[[ GIVEN RECORDS, beginning ]]

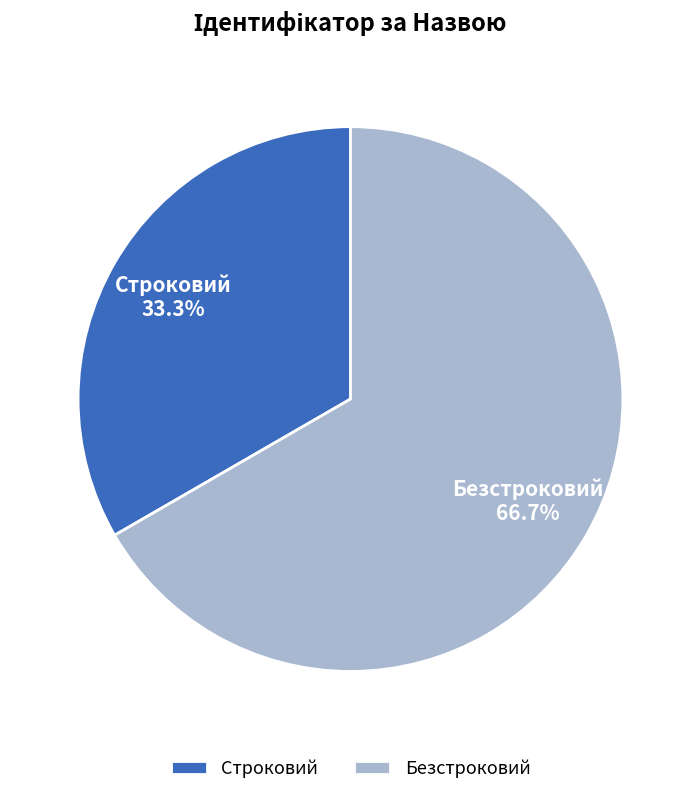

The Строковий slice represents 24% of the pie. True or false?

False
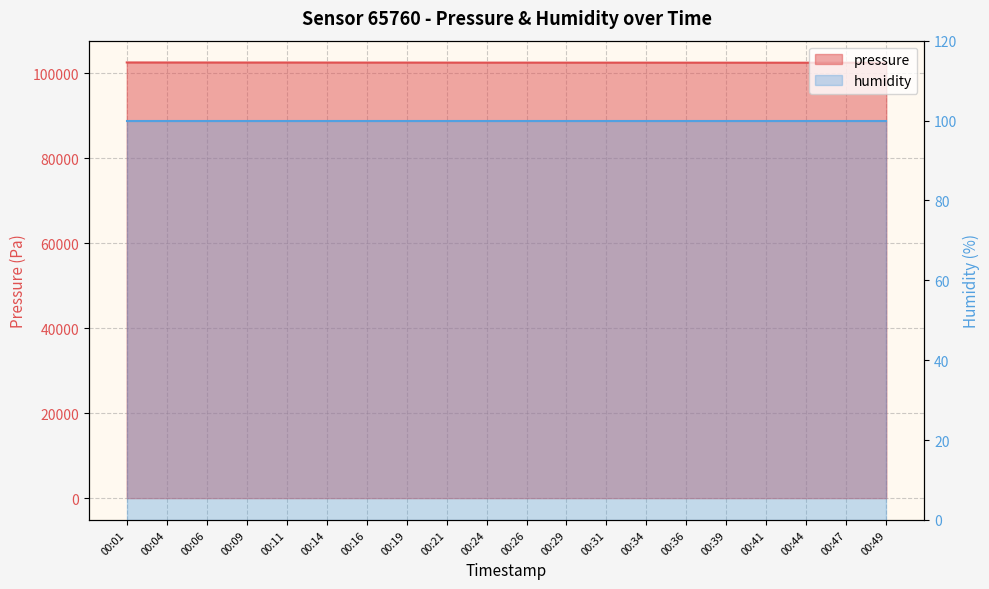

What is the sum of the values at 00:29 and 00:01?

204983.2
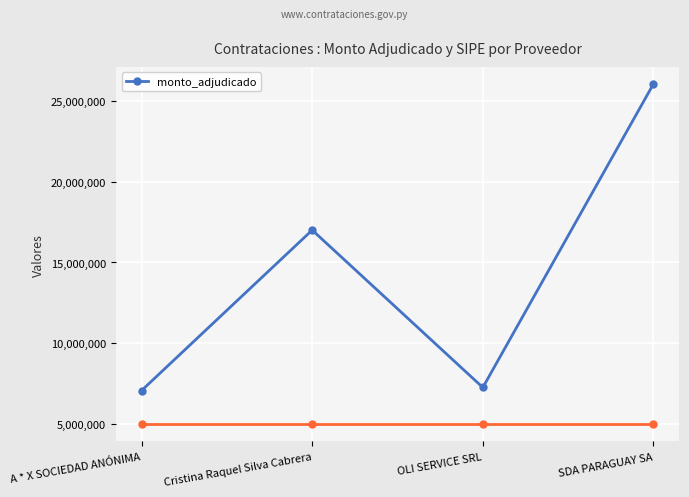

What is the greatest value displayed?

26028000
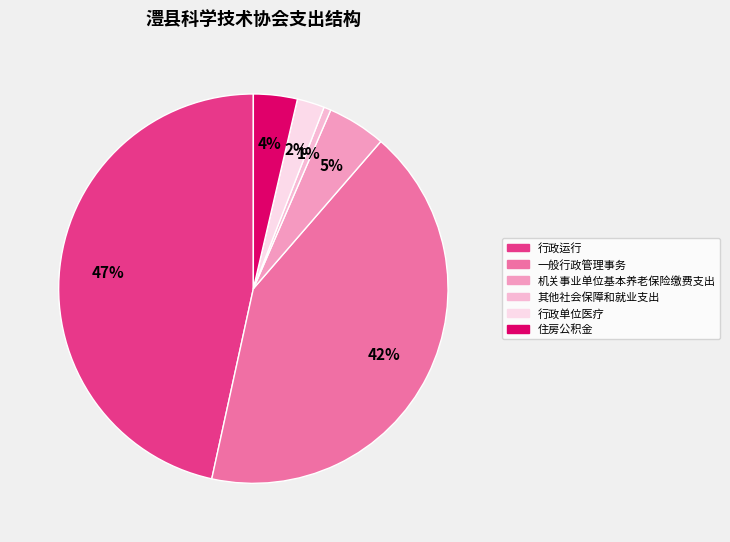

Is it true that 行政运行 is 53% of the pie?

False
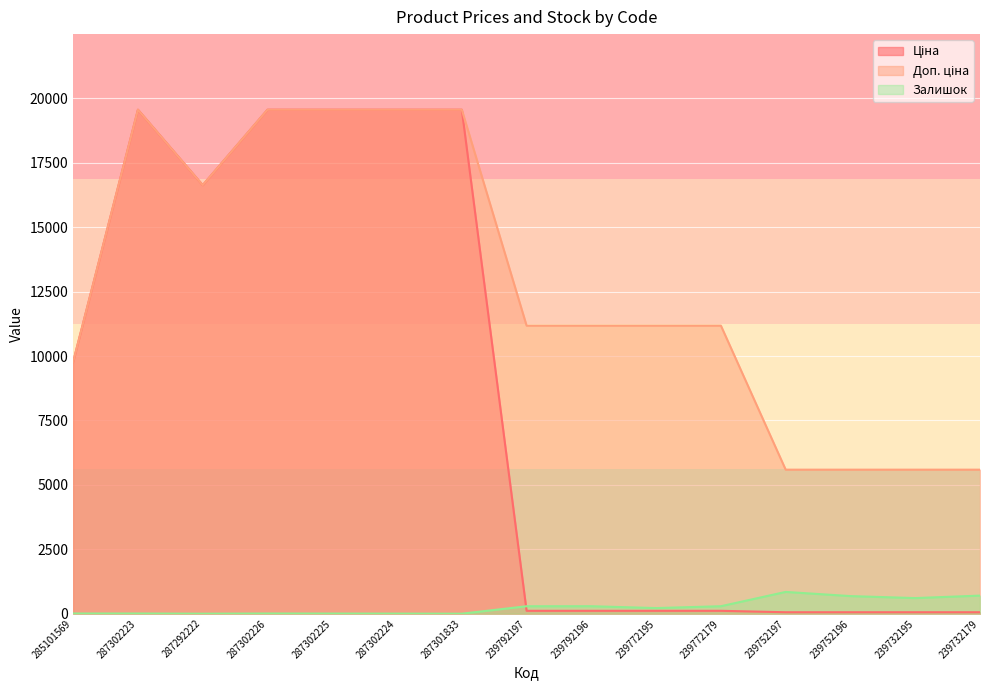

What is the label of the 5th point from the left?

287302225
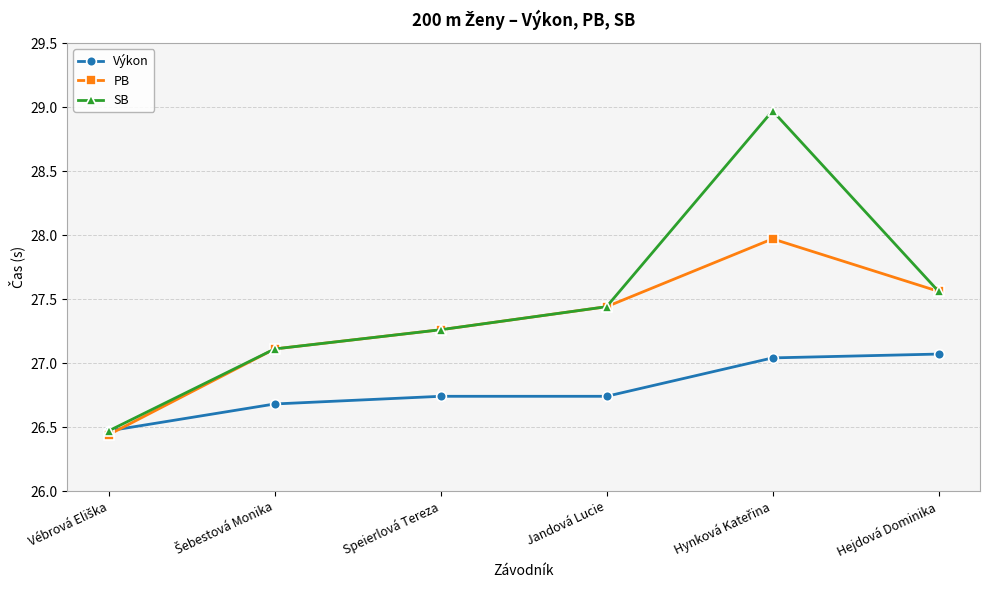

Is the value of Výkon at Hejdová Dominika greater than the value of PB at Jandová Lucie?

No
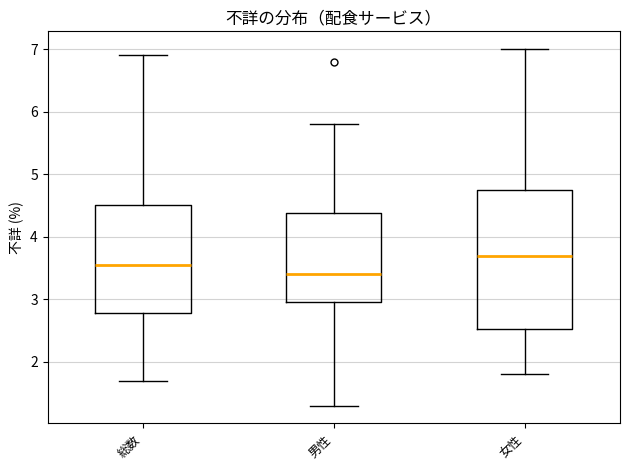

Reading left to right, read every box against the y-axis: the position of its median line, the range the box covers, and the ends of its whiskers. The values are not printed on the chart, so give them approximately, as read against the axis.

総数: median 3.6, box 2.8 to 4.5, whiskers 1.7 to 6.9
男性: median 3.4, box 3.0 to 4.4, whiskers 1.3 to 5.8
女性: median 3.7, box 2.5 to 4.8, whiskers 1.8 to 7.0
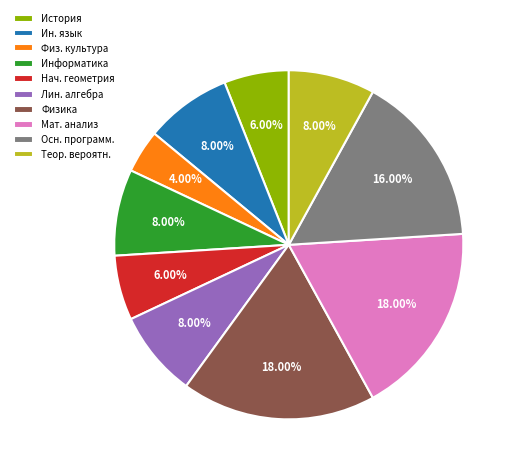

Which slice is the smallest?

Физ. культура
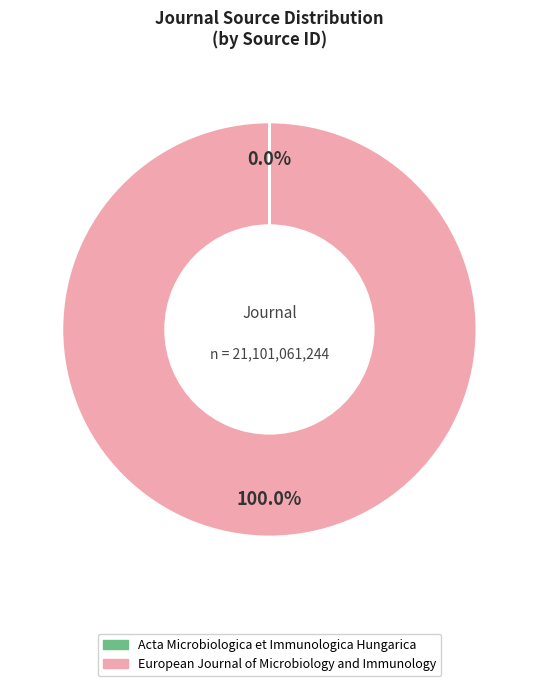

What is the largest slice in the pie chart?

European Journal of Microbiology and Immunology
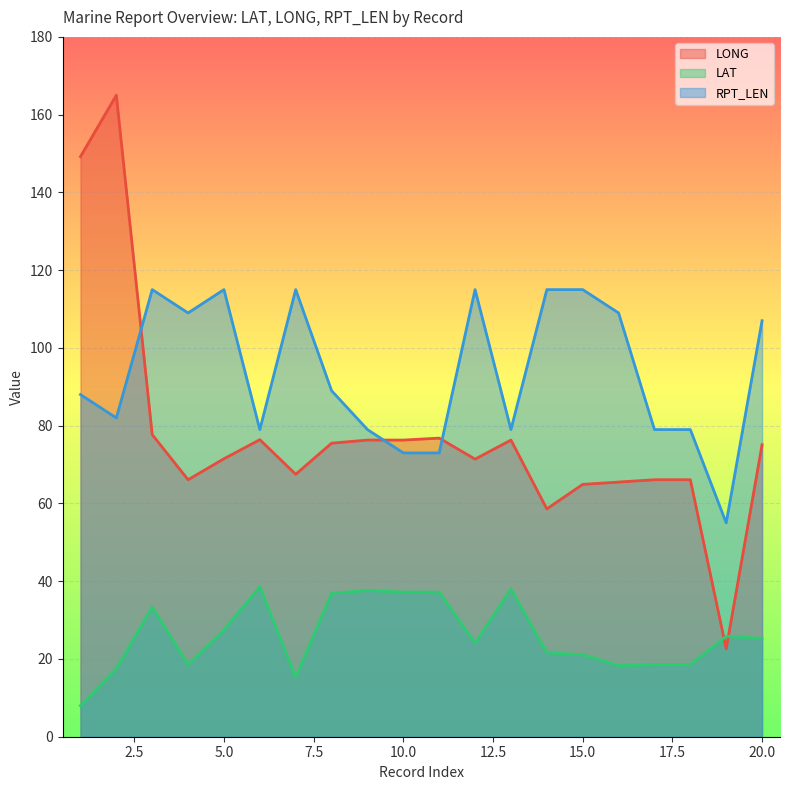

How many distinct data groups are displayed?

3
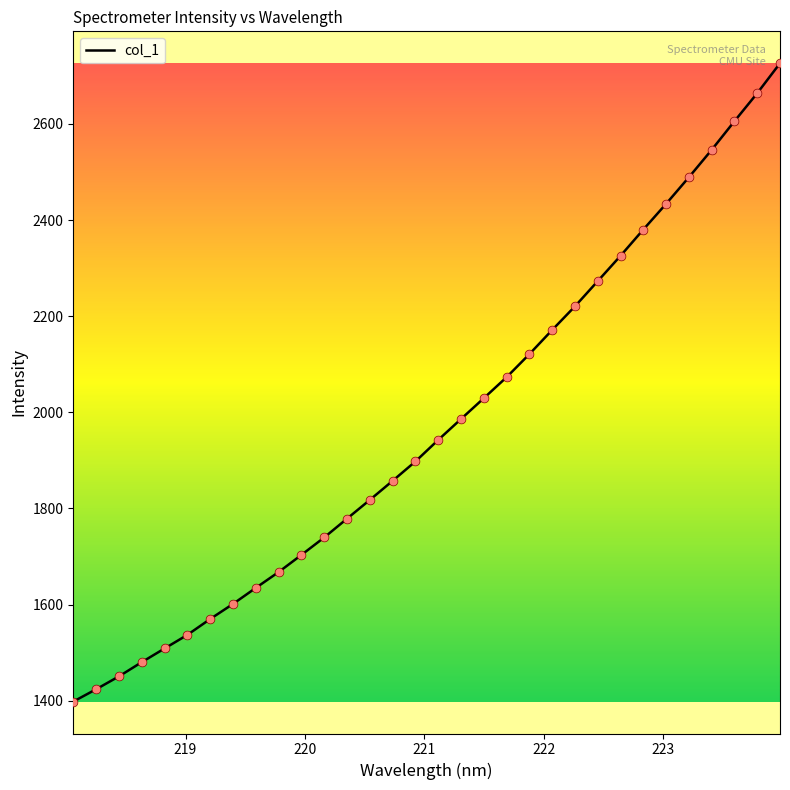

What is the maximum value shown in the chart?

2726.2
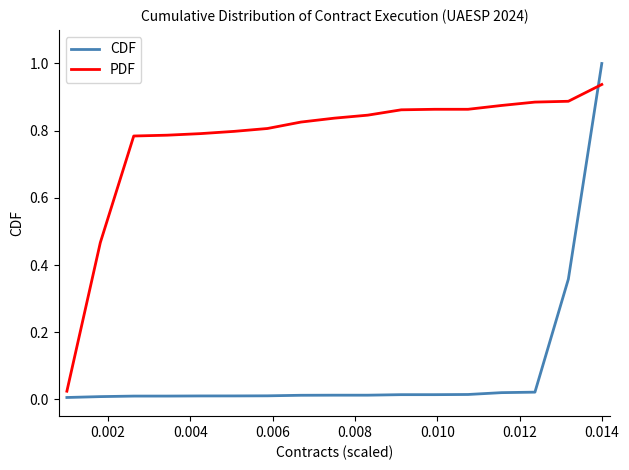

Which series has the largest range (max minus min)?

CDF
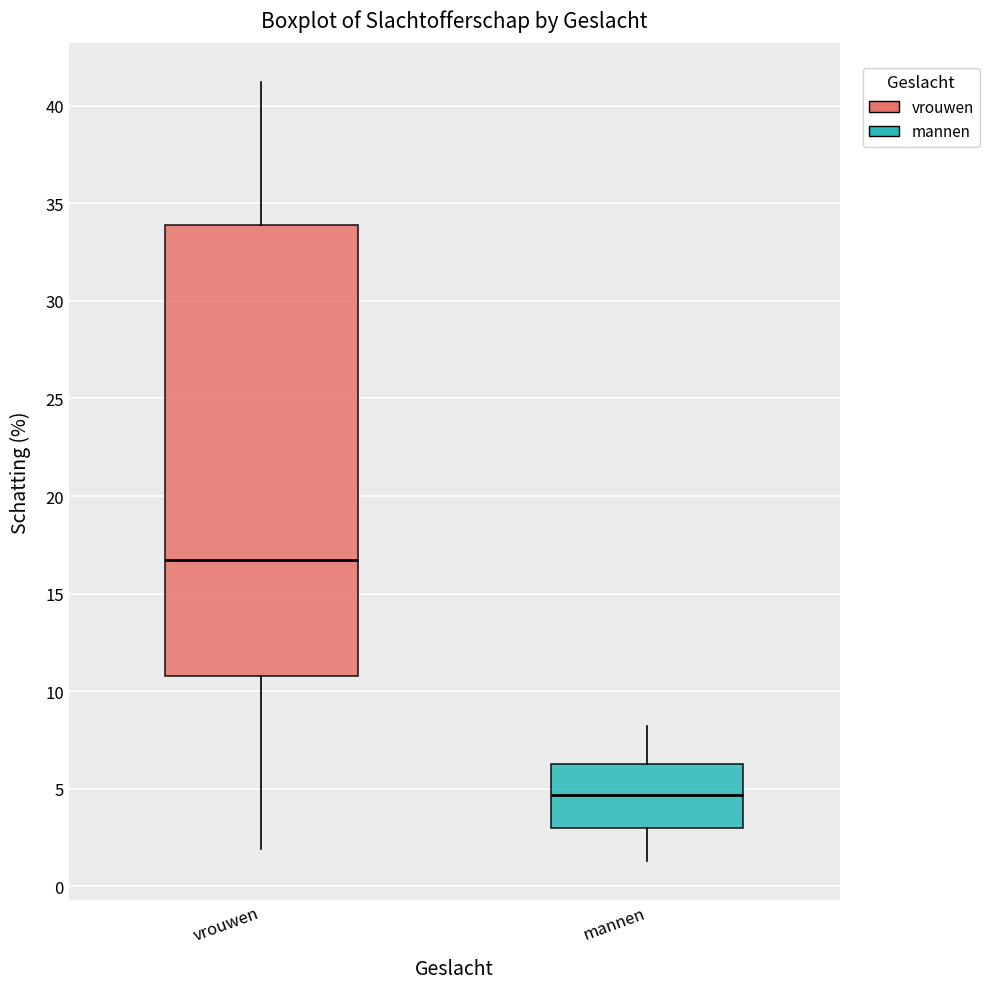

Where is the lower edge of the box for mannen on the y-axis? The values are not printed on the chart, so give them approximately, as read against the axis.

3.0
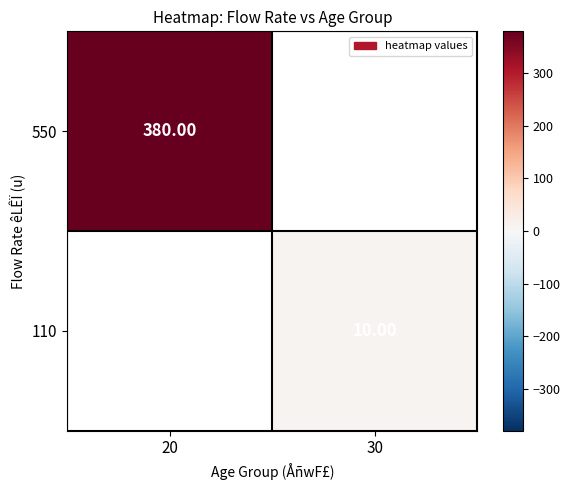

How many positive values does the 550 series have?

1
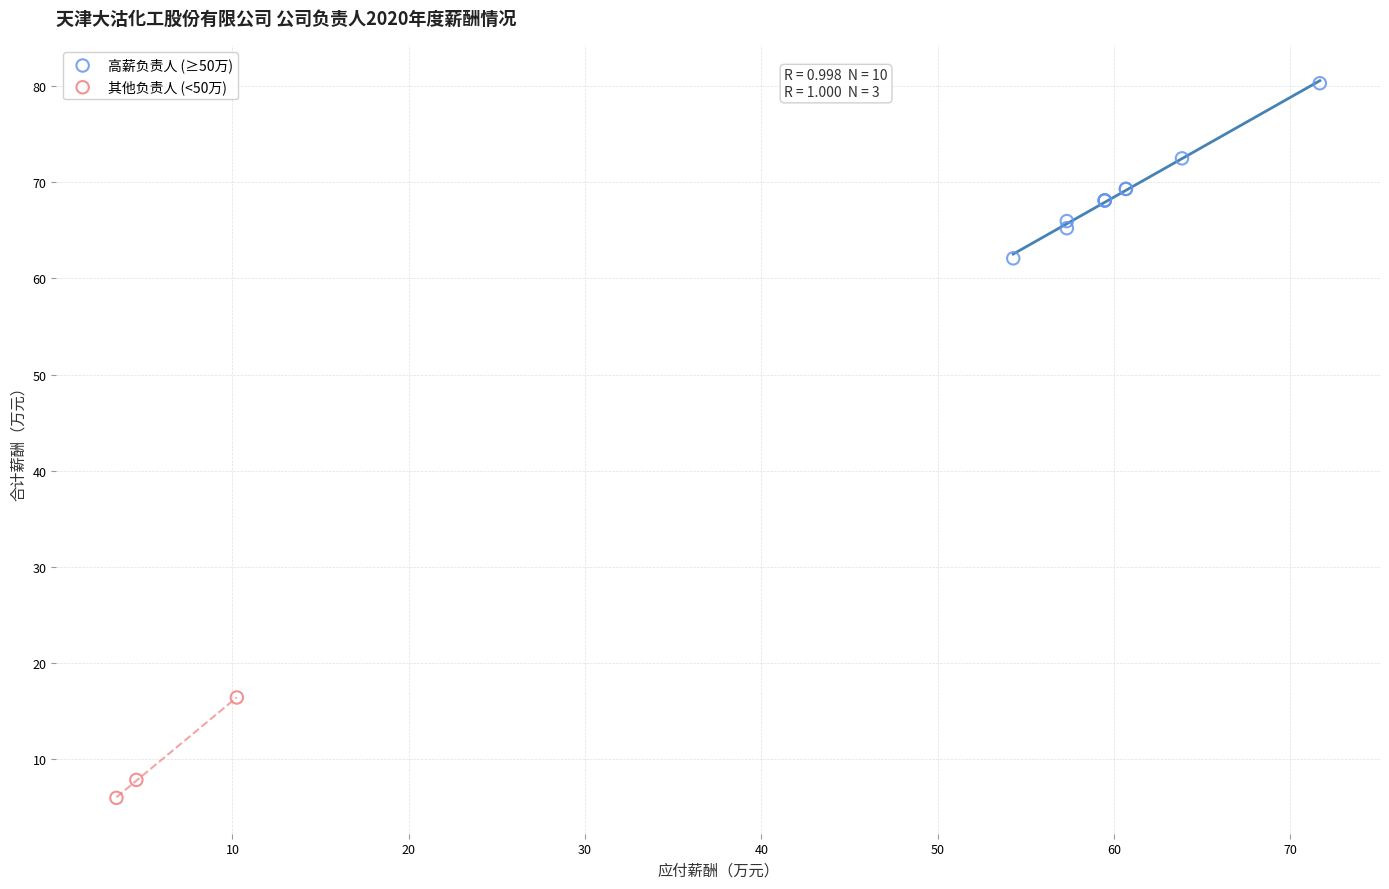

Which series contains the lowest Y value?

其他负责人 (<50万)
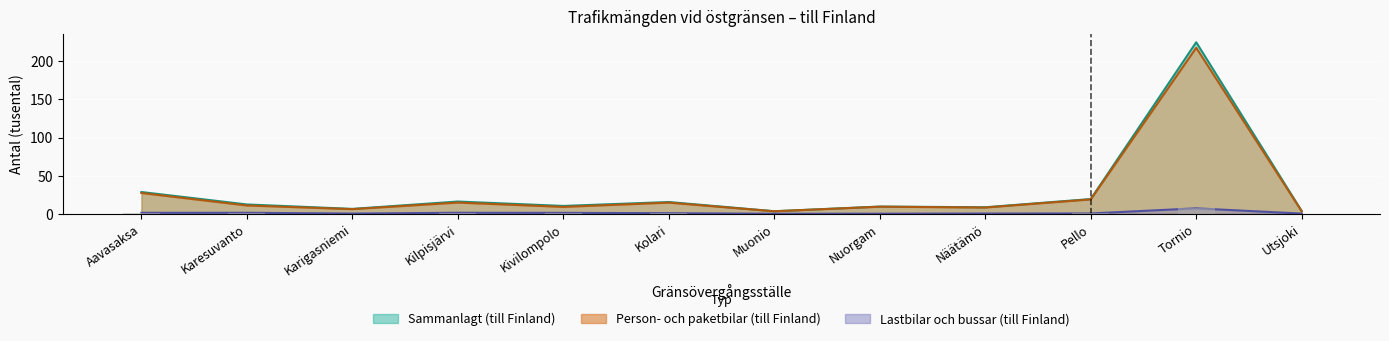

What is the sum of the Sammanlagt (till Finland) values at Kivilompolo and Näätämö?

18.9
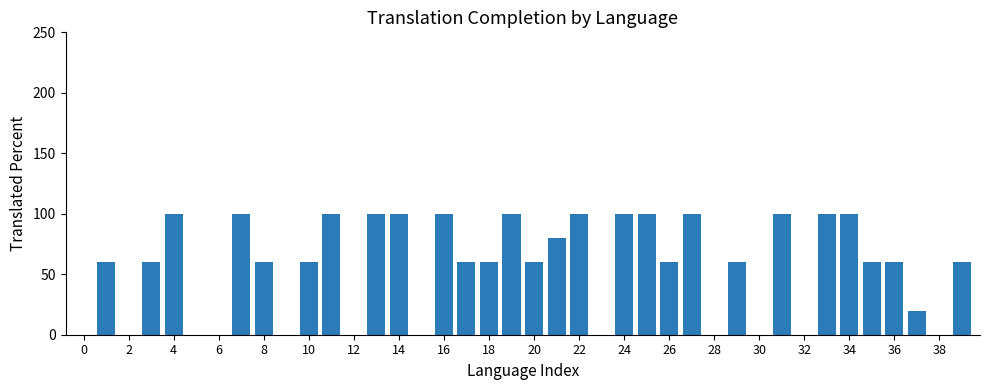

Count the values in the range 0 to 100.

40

[[ GIVEN RECORDS, end ]]

▶ WHAT THE TASK REQUIRES
Copy all of the data above word for word, leaving out the pictures.

▶ RESPONSE AREA
The Строковий slice represents 24% of the pie. True or false?

False

What is the sum of the values at 00:29 and 00:01?

204983.2

What is the greatest value displayed?

26028000

Is it true that 行政运行 is 53% of the pie?

False

What is the label of the 5th point from the left?

287302225

Is the value of Výkon at Hejdová Dominika greater than the value of PB at Jandová Lucie?

No

Reading left to right, read every box against the y-axis: the position of its median line, the range the box covers, and the ends of its whiskers. The values are not printed on the chart, so give them approximately, as read against the axis.

総数: median 3.6, box 2.8 to 4.5, whiskers 1.7 to 6.9
男性: median 3.4, box 3.0 to 4.4, whiskers 1.3 to 5.8
女性: median 3.7, box 2.5 to 4.8, whiskers 1.8 to 7.0

Which slice is the smallest?

Физ. культура

What is the largest slice in the pie chart?

European Journal of Microbiology and Immunology

How many distinct data groups are displayed?

3

What is the maximum value shown in the chart?

2726.2

Which series has the largest range (max minus min)?

CDF

Where is the lower edge of the box for mannen on the y-axis? The values are not printed on the chart, so give them approximately, as read against the axis.

3.0

How many positive values does the 550 series have?

1

Which series contains the lowest Y value?

其他负责人 (<50万)

What is the sum of the Sammanlagt (till Finland) values at Kivilompolo and Näätämö?

18.9

Count the values in the range 0 to 100.

40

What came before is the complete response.